上面引述仅为语言应用范例。要探究其实质，建议看《Scientific American》等国际一流科普（相关）文章、或参考科学研究前沿文献。


----------



## SimonTsai

NewAmerica said:


> *这个“情感重于理性”，可以简称为“情感重”。*


Would anyone else like to agree with this? (Just intend to verify what I have just learnt; no offence.)


----------



## NewAmerica

It is apparently colloquial. It is informal in most of cases, including the one used by the Christian. It is peculiar that in the case about Buddhism it appears formal. The reason buried within needs to be excavated.

An informal expression is usually not encouraged to use (in the case of "情感重“，Buddhism， even Christianity, should be treated exceptionally?).


----------



## stephenlearner

情感重，好像从来没有听说过（我孤陋寡闻），感觉是某个人自己造的词。5楼的答复很好，其实就是 partiality。 什么“情感重”、"重情感”之类的，都是在美化和粉饰。


----------



## NewAmerica

通常情形下基督徒对佛教徒的偶像崇拜行为特别反感。但基督徒与佛教徒不约而同使用“情感重”这个词汇， 从而使“某个人自己造的词”这种说法不攻自破。


----------



## Catherinezhao

Yes, 這個是個口語的說法，讀了大家的建議，覺得emotional/sentimental/partiality 都可取，my question solved. Thank all you guys for your help.


----------



## SuperXW

我也掺一脚。从大陆当代用语标准来讲，同意这类观点：“重感情”是常见用语，而“情感重”不是常见用语，也许能用在少数语境中，但也不是楼主的意思。
楼主的意思我不会用“情感重”来表达。偏袒就是偏袒，不公就是不公，如果是个领导那就叫“昏君”……“情感重”好像是为了情面强行找的借口。
如果宗教使用这种说法表达这个意思，那就是宗教词汇，而不是楼主最后讲的“口语的说法”。


----------



## stephenlearner

NewAmerica said:


> 通常情形下基督徒对佛教徒的偶像崇拜行为特别反感。但基督徒与佛教徒不约而同使用“情感重”这个词汇， 从而使“某个人自己造的词”这种说法不攻自破。



佛教徒我不清楚，但是基督徒不用这个词。

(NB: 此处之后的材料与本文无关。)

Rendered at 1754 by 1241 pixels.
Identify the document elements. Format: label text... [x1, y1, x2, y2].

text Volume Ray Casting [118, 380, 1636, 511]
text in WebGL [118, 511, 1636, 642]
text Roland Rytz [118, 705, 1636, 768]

8楼提到了一段话，里面提到了这个词。但是，如果我没有猜错的话，那是1930-40年代（官话用作书面语的初期）倪柝声（或受其影响的人）作品中的话。倪柝声是福建人（官话不是其母语），他的著作中有不少（可能10%？）今天读起来很怪的词，也不会在今天的基督教圈子里使用。

注：官话、国语、普通话，意思基本等同。


----------



## NewAmerica

The thread starter speaks otherwise (who posted his thread titled "神用审判刑罚变化我*情感重*的败坏性情"):



> 最近几天，我们之间发生一些口角，这些口角都是显明我的*情感重*，凭情感做事，不能公平对待人，好管闲事，作诚实人方面没有进入，因为我说话带着不诚实的成分，*好比我电脑方面不如他*，可是我却非得卖弄一下，说的还好像是行家，其实只是略懂点皮毛，在日常生活中我也有这样的毛病，不懂还假装懂，忽悠人，这就不是诚实人，诚实人实事求是，不会不懂装懂的。不行我得先用真理解决自己的问题，因为我记得弟兄交通自己的问题必须在几天内解决，用最短的时间解决，否则就耽误生命进入了。我向神祷告：“神啊，我该用哪方面真理解决我现在的问题，愿你引导。”



     He's mentioning about personal computer, which only became pupolar after 1990
(DOS system was introduced in 1981, Windows operating system came in much later). He posted his thread on 2014/01/16, hinting that the phrase "情感重“ is probably in active use. There is evidence that tens of thousands of men use this phrase today.  

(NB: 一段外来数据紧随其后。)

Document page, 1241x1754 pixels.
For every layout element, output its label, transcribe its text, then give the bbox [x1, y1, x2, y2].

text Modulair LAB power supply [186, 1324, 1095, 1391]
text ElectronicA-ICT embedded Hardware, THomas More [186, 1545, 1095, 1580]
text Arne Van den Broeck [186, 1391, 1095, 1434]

     Stephen appears to be unaware that the Chinese version of Biblical writing sytle is still much alive. The most popular version of the Bible used or worshipped by Chinese Christians today, which was translated and published during early ROC using vernacular Chinese, is authoritative and resistent to change. Chinese Christians have learnt to speak that way in their religious life.


----------



## stephenlearner

The Chinese Bible does not have this word, however. You can search the Bible to see if there is, if you'd like to.    

情感重, if that is a valid Chinse word,  does not means you are bound to be partial. That' not true. People can be 情感重, and still be impartial.

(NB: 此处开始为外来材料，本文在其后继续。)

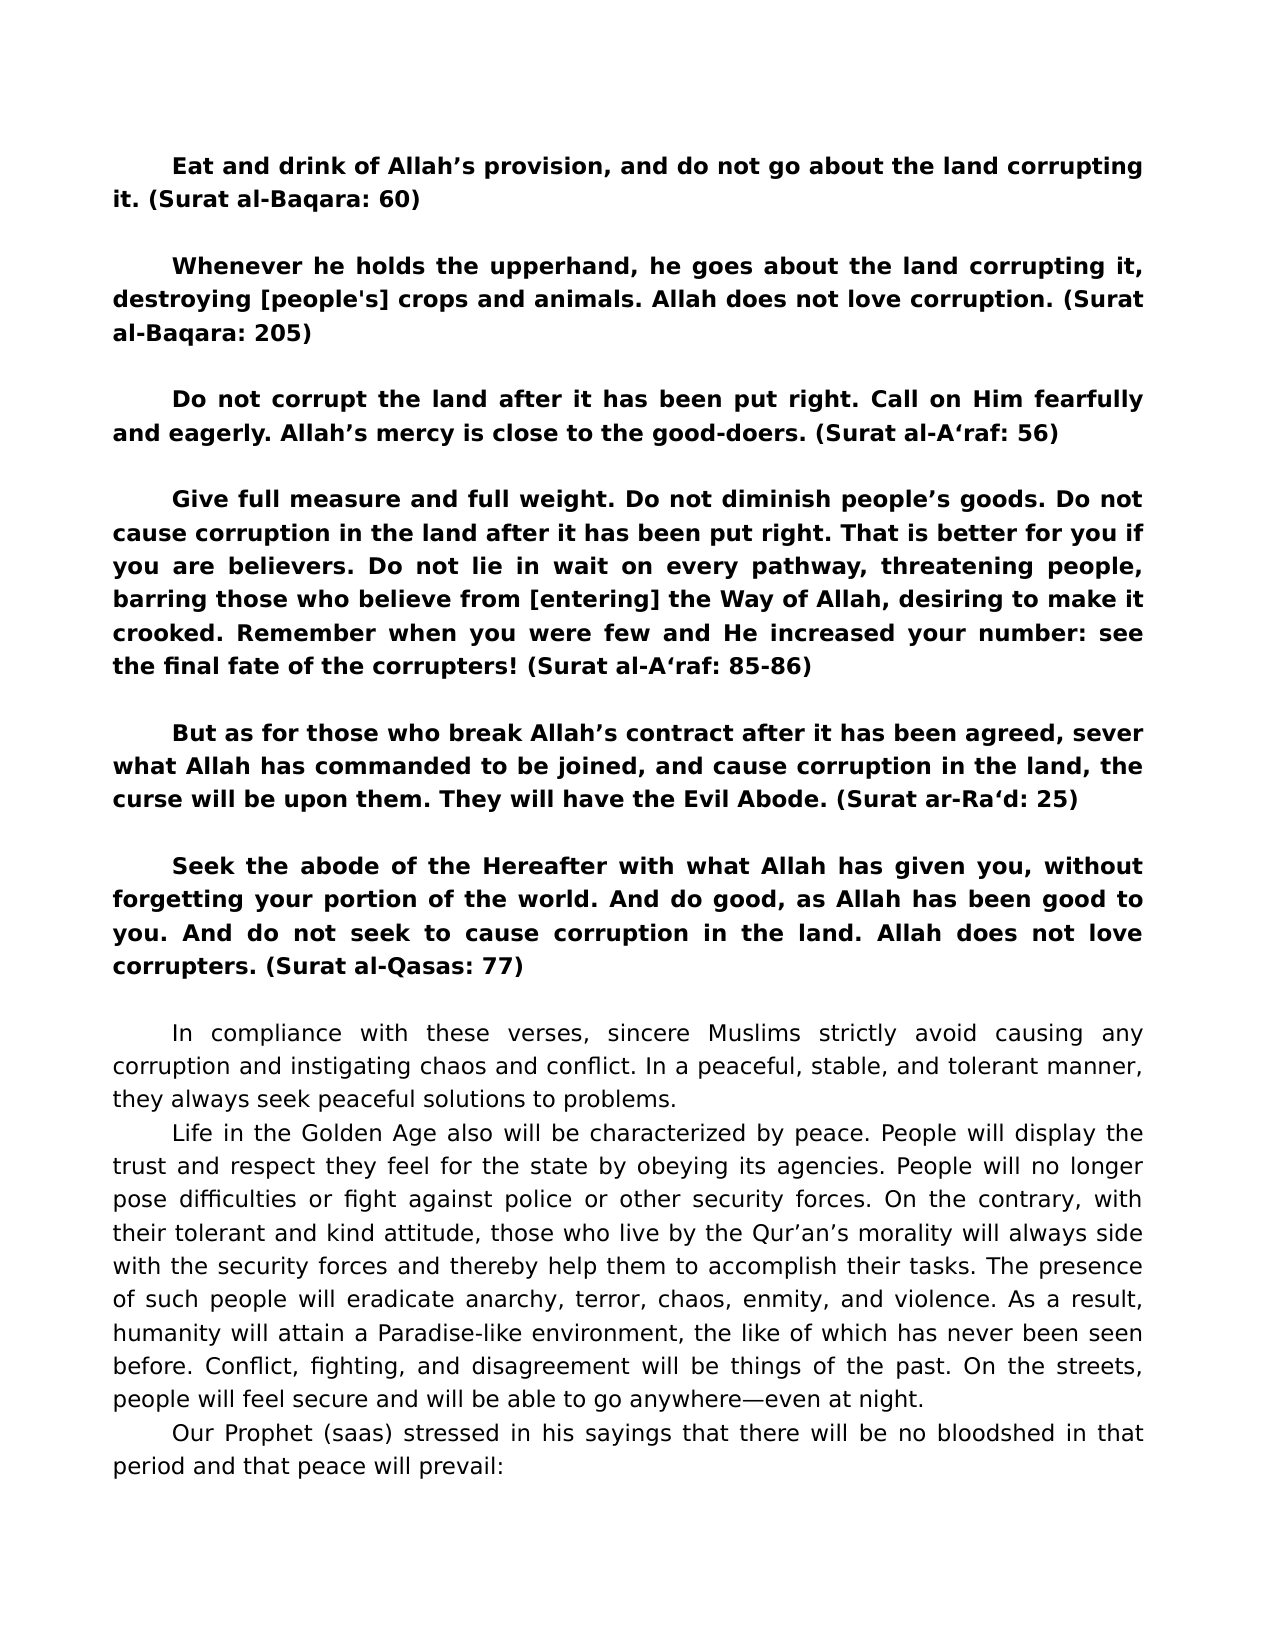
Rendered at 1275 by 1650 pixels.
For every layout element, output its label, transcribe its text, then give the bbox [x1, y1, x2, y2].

Accordingly, 情感轻, if that is a valid Chinese word, does not mean you are bound to be impartial. People can be 情感轻, and still be partial. Some people are ruthless (emotionless), but they are very partial.


----------



## NewAmerica

Same style, not same phrase.

情感重 has two meanings: One refers to "看重情感“， the other refers to "情感重于理性”，based on their context.


----------



## dylanlau

按楼主的意思，是一个人应为对A（人或者事）有这喜爱之情，而对B有感觉一般或者有偏见。即使A做错或者有错，在这个人看来都是正确的。 所以，我的理解是“tendency to prefer one person or thing to another”。 因此，我给楼主推荐的词是"bias",中文意思：偏袒，偏心，有成见的


----------